I appreciate there are lot of vague questions here. But I would be grateful of any guidance offered.

Regards Tim

+1  A: 

I will tell you my opinion, but you will have to form you own opinion.

I don't like the samples very much, because they are a lot of work only for one entity (customers). I have lots of entities in my app, so I ended up with some code generation and using more inheritance.

The samples need some reality check. For example, in the Josh Smith MVVM sample, if you change a customer, the change are propagated to the list and other places, this is nice in the sample, but if you have a business app, you don't want to propagate the changes unless the user have pressed "Save" and all the business rules applied to the object.

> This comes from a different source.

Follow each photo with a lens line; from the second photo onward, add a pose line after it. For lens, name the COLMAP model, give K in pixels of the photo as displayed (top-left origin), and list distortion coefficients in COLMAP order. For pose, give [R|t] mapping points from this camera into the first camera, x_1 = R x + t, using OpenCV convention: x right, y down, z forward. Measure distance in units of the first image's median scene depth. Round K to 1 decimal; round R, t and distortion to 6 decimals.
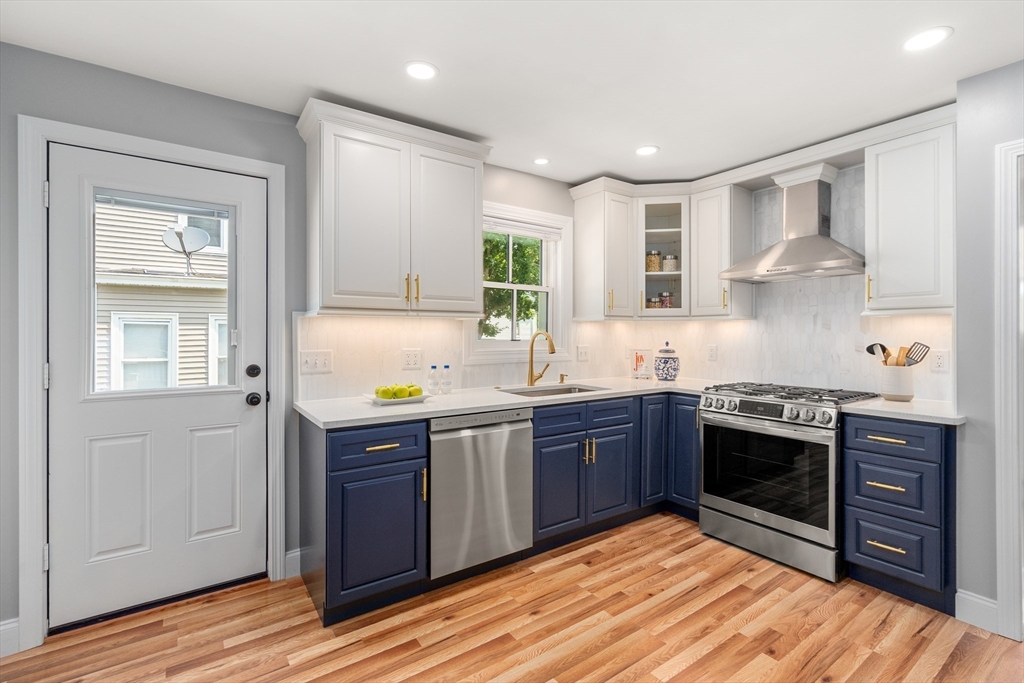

I also don't buy in the pure MVVM, where for are forbidden to put anything in the code behind, and you have to code lots of lines only for a double-click, come on people, it's a simple double-click.

On you question:

  1. Implement a lazy load list (see Rob Connery post)
  2. IMO, a single view.
  3. You have to reload. Add a refresh button to list and let the user decide when to refresh.
  4. Pass
Eduardo Molteni
Eduardo, Many thanks for you opinion. I totally agree with your comments. Samples are very useful and I am extremely greatful to anyone who makes the time to submit them. I just wish I could find one that explains how to do things in a real world, complex application. I done want the code, just I pointer in the right direction.
Tim
+1  A: 

I open sourced a sample framework called SoapBox Core for doing WPF with MVVM (and also making it extensible with MEF). If you ignore the MEF part, there are a few good ideas on how to do what you're talking about. I would particularly take a look at how the Options Dialog works, because that deals with the problem Eduardo points out (how do you deal with editing something but only publishing the results to the rest of the application when the user commits the change). In this case it's using the user settings in .NET as the backing store, but it could be using anything you want, like entities.